▶ The problem
State how many lines in the data below contain the string "Total", giving only the number.

▶ Record excerpts
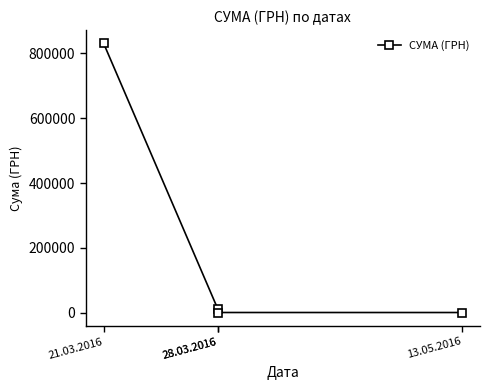

Count the number of values greater than 12671.

2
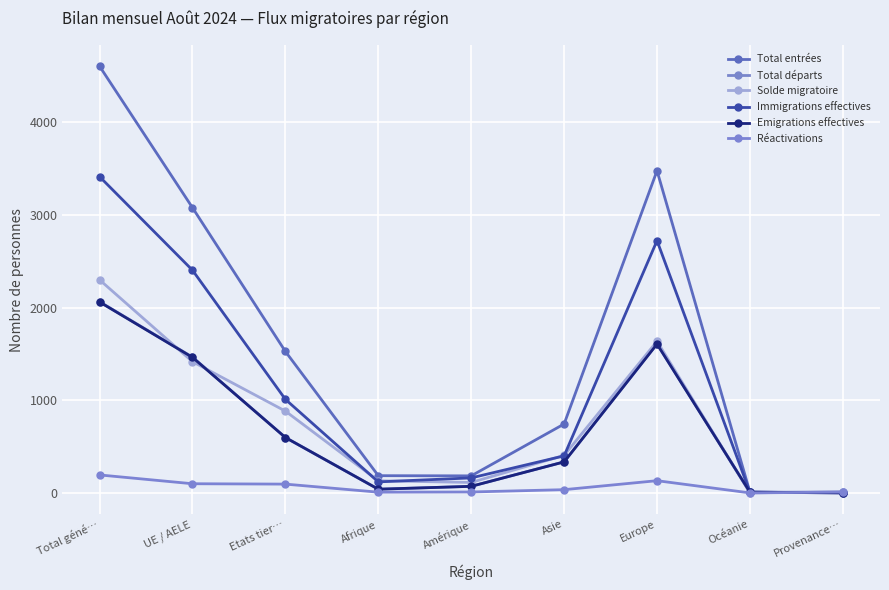

At which category is the sum across all series the highest?

Total géné…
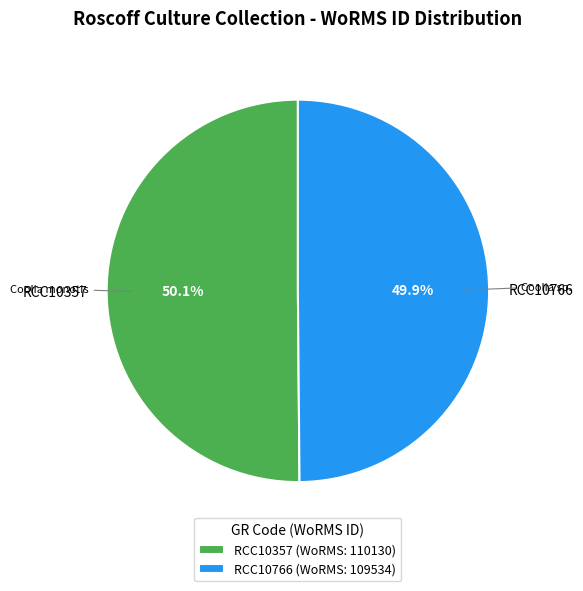

What is the ratio of the value at RCC10357 to the value at RCC10766?

1.0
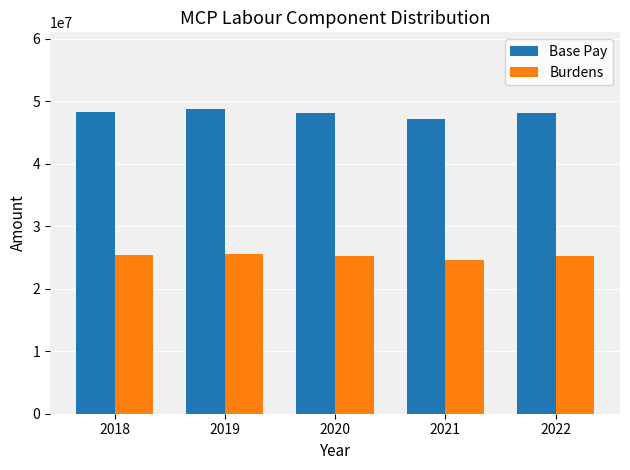

What is the maximum value for Burdens?

25623992.3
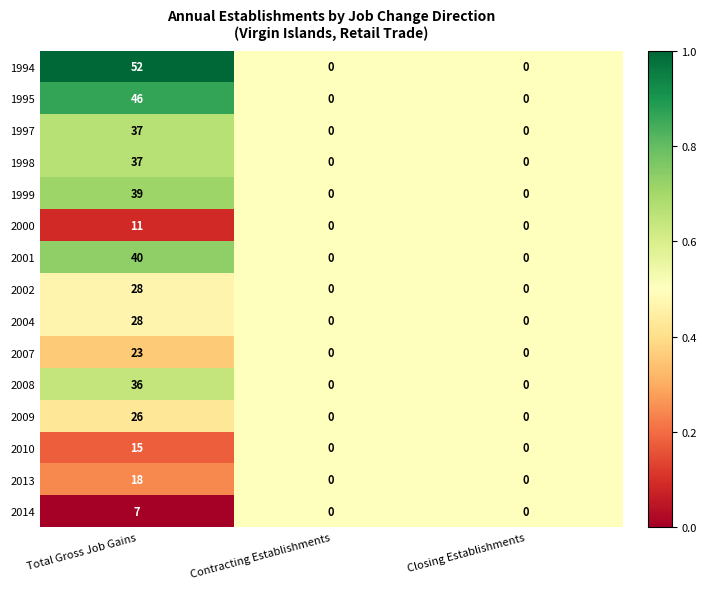

What is the spread (max minus min) of values at Total Gross Job Gains?

45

▶ Answer space
2